START Dataset records
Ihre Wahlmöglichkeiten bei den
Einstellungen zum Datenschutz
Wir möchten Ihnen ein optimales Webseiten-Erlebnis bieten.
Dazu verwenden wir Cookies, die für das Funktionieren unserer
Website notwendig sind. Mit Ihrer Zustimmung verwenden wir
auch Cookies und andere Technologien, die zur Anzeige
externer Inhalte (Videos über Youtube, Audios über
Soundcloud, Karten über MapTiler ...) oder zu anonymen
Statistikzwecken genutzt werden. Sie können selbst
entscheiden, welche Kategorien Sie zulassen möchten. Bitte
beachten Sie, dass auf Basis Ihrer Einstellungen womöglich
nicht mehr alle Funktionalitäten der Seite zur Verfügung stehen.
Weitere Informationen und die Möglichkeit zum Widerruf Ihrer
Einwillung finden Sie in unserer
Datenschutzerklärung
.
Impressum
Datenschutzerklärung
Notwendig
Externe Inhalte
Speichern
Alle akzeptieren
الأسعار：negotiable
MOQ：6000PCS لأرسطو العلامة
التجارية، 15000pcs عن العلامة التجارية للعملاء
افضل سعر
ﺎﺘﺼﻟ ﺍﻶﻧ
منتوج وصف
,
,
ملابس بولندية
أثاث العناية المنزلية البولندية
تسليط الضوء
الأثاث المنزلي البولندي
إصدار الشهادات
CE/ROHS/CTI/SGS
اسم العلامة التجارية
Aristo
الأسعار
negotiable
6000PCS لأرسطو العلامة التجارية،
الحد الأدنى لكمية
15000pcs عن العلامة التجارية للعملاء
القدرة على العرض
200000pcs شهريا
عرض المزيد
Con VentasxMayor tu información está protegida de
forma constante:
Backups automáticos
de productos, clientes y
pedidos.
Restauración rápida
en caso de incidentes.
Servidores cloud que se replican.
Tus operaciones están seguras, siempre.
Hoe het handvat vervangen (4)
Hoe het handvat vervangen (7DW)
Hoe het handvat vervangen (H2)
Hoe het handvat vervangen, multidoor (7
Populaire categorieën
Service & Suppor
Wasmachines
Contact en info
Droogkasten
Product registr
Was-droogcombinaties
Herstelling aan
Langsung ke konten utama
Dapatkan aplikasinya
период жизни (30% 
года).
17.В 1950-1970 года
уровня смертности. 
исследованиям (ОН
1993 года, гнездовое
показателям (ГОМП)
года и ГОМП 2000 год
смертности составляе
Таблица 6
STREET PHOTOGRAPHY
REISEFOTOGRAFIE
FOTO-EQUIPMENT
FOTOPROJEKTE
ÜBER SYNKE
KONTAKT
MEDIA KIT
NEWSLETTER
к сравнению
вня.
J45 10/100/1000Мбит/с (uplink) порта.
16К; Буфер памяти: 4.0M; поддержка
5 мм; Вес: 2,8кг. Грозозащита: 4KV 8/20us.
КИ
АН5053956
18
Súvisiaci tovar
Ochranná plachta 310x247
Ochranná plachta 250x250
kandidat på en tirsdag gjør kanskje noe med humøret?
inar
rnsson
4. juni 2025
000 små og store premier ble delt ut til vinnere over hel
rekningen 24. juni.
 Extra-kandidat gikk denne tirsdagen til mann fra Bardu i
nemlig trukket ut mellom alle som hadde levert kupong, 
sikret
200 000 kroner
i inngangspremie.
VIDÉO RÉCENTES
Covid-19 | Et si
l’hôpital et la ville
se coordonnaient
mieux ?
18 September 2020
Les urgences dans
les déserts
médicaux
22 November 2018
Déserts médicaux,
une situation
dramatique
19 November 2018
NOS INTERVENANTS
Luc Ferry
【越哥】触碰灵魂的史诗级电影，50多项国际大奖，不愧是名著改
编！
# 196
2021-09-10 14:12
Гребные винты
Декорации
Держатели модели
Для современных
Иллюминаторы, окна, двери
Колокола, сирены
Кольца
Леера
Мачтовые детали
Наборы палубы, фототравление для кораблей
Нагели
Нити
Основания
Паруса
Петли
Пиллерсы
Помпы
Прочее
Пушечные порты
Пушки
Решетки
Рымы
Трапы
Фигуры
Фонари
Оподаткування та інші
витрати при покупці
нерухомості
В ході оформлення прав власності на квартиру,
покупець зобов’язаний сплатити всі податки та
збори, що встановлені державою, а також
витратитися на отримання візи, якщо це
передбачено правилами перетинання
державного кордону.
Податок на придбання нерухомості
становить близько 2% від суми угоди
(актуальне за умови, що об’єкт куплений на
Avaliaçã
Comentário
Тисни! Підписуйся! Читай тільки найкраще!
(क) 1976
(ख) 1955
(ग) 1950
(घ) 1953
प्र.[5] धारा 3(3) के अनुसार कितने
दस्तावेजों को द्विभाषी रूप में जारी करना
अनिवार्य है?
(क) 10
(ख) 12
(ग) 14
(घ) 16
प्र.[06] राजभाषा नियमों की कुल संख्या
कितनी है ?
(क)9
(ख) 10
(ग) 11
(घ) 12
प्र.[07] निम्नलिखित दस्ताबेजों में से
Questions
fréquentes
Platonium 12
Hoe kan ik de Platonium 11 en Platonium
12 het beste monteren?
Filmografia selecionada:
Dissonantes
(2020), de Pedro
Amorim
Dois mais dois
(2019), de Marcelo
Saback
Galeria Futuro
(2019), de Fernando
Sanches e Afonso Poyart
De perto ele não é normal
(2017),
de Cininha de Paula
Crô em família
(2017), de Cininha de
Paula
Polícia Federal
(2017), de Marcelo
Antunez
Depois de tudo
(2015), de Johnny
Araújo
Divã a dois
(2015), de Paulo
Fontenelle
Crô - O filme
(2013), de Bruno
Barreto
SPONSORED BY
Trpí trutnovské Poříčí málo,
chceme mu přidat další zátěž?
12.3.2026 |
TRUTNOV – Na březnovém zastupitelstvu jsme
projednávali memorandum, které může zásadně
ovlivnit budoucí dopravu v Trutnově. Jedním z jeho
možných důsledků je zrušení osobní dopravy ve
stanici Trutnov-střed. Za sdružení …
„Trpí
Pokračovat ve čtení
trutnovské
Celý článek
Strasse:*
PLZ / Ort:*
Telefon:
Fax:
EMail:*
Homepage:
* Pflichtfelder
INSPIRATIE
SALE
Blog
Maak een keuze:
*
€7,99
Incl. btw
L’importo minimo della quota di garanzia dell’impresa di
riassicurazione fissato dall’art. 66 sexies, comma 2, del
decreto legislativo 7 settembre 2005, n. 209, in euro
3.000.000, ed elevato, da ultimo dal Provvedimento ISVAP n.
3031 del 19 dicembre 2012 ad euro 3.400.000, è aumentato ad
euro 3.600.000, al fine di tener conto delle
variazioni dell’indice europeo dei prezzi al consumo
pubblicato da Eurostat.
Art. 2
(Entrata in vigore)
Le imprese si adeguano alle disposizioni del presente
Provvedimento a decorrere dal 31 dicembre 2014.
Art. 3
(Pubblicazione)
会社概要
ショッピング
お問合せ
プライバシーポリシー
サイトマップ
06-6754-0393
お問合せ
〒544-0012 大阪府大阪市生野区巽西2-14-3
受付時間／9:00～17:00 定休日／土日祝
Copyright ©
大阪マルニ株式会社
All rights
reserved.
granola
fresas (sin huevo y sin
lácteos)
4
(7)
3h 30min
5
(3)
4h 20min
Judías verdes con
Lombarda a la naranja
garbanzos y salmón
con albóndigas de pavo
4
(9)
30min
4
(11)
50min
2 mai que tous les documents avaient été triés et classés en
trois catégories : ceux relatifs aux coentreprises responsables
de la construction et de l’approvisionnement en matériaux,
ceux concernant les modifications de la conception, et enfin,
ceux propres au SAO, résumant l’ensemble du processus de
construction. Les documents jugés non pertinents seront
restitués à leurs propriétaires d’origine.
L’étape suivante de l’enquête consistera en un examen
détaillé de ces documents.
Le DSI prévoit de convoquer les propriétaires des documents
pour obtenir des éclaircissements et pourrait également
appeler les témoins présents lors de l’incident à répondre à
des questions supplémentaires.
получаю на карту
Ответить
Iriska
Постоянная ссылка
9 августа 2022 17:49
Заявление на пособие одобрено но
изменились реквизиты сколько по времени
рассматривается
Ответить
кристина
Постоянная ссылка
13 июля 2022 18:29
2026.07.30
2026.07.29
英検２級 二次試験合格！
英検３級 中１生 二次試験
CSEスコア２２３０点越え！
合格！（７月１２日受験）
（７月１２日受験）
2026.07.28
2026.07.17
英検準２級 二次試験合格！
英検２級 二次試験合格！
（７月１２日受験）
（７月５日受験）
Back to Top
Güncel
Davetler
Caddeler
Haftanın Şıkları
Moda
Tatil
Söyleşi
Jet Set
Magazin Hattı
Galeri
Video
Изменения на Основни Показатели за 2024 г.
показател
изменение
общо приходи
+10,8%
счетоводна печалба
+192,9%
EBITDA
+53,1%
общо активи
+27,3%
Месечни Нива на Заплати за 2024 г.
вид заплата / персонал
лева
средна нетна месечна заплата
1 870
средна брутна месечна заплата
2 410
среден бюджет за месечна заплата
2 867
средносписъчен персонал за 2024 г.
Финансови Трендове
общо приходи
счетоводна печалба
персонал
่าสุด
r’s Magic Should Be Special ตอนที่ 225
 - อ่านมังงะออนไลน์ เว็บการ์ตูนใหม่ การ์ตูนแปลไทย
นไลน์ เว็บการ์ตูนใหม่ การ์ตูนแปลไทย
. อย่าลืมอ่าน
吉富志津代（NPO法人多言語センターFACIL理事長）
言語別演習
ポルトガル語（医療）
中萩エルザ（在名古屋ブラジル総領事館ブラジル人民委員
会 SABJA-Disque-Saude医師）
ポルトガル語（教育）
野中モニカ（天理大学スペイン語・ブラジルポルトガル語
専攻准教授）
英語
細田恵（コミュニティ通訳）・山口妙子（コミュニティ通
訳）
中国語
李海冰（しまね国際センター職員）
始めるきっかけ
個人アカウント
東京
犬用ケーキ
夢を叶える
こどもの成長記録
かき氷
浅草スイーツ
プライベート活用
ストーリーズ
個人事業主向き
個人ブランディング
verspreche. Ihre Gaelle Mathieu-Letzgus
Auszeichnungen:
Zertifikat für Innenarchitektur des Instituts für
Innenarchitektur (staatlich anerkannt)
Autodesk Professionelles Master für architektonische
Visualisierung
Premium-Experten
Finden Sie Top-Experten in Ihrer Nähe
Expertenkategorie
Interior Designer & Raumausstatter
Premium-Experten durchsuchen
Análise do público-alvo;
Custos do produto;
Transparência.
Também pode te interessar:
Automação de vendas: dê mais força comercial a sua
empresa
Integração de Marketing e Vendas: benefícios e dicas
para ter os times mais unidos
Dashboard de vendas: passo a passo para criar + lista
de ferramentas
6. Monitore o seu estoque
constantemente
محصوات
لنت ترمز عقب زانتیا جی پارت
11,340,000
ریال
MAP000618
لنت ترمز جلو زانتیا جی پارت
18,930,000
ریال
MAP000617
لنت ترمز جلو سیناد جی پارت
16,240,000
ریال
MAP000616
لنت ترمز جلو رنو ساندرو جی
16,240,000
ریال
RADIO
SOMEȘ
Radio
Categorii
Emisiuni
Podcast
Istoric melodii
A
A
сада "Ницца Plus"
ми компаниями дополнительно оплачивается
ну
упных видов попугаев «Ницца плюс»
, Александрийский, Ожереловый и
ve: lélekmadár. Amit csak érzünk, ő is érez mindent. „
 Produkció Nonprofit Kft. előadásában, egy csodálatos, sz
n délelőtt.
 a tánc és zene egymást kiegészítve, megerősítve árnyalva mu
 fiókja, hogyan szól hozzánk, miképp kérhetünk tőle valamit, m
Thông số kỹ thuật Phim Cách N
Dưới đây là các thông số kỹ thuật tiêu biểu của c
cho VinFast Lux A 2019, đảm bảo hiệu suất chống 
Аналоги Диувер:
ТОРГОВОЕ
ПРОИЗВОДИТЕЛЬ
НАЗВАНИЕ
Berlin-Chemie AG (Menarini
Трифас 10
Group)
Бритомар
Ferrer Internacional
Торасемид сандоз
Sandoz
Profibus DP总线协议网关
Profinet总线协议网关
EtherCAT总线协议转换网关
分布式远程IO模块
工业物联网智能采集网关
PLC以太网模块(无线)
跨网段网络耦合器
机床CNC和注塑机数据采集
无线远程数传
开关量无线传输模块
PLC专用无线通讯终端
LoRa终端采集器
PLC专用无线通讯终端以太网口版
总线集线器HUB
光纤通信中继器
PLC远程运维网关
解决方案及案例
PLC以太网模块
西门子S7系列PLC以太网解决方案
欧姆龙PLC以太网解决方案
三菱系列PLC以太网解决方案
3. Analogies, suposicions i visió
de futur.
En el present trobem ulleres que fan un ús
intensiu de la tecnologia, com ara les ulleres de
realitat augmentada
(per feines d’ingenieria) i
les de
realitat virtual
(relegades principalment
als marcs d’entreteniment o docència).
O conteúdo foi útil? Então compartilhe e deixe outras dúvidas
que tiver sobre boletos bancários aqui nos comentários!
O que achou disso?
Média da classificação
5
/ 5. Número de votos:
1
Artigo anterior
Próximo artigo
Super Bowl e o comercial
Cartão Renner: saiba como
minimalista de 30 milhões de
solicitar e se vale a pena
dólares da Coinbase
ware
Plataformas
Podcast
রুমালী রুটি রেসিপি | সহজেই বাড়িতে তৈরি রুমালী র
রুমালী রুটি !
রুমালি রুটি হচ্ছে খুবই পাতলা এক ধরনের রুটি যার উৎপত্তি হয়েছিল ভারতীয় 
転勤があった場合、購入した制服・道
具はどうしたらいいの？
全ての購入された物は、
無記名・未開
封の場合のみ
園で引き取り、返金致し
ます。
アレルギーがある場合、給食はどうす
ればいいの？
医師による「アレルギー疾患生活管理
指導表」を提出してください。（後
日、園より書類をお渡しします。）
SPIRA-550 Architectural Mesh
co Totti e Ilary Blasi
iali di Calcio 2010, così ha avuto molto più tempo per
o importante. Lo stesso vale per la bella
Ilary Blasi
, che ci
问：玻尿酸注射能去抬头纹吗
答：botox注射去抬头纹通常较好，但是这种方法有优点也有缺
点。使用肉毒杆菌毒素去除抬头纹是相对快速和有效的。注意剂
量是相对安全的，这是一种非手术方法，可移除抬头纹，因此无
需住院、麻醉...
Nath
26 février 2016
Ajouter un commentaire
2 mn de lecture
END Dataset records
** Problem to solve **
Of the entries listed above, reproduce only the lines starting at the line containing "Einwillung finden Sie in unserer" and ending at the line containing "2021-09-10 14:12". Include both, exactly as they stand.

** Task result **
Einwillung finden Sie in unserer
Datenschutzerklärung
.
Impressum
Datenschutzerklärung
Notwendig
Externe Inhalte
Speichern
Alle akzeptieren
الأسعار：negotiable
MOQ：6000PCS لأرسطو العلامة
التجارية، 15000pcs عن العلامة التجارية للعملاء
افضل سعر
ﺎﺘﺼﻟ ﺍﻶﻧ
منتوج وصف
,
,
ملابس بولندية
أثاث العناية المنزلية البولندية
تسليط الضوء
الأثاث المنزلي البولندي
إصدار الشهادات
CE/ROHS/CTI/SGS
اسم العلامة التجارية
Aristo
الأسعار
negotiable
6000PCS لأرسطو العلامة التجارية،
الحد الأدنى لكمية
15000pcs عن العلامة التجارية للعملاء
القدرة على العرض
200000pcs شهريا
عرض المزيد
Con VentasxMayor tu información está protegida de
forma constante:
Backups automáticos
de productos, clientes y
pedidos.
Restauración rápida
en caso de incidentes.
Servidores cloud que se replican.
Tus operaciones están seguras, siempre.
Hoe het handvat vervangen (4)
Hoe het handvat vervangen (7DW)
Hoe het handvat vervangen (H2)
Hoe het handvat vervangen, multidoor (7
Populaire categorieën
Service & Suppor
Wasmachines
Contact en info
Droogkasten
Product registr
Was-droogcombinaties
Herstelling aan
Langsung ke konten utama
Dapatkan aplikasinya
период жизни (30% 
года).
17.В 1950-1970 года
уровня смертности. 
исследованиям (ОН
1993 года, гнездовое
показателям (ГОМП)
года и ГОМП 2000 год
смертности составляе
Таблица 6
STREET PHOTOGRAPHY
REISEFOTOGRAFIE
FOTO-EQUIPMENT
FOTOPROJEKTE
ÜBER SYNKE
KONTAKT
MEDIA KIT
NEWSLETTER
к сравнению
вня.
J45 10/100/1000Мбит/с (uplink) порта.
16К; Буфер памяти: 4.0M; поддержка
5 мм; Вес: 2,8кг. Грозозащита: 4KV 8/20us.
КИ
АН5053956
18
Súvisiaci tovar
Ochranná plachta 310x247
Ochranná plachta 250x250
kandidat på en tirsdag gjør kanskje noe med humøret?
inar
rnsson
4. juni 2025
000 små og store premier ble delt ut til vinnere over hel
rekningen 24. juni.
 Extra-kandidat gikk denne tirsdagen til mann fra Bardu i
nemlig trukket ut mellom alle som hadde levert kupong, 
sikret
200 000 kroner
i inngangspremie.
VIDÉO RÉCENTES
Covid-19 | Et si
l’hôpital et la ville
se coordonnaient
mieux ?
18 September 2020
Les urgences dans
les déserts
médicaux
22 November 2018
Déserts médicaux,
une situation
dramatique
19 November 2018
NOS INTERVENANTS
Luc Ferry
【越哥】触碰灵魂的史诗级电影，50多项国际大奖，不愧是名著改
编！
# 196
2021-09-10 14:12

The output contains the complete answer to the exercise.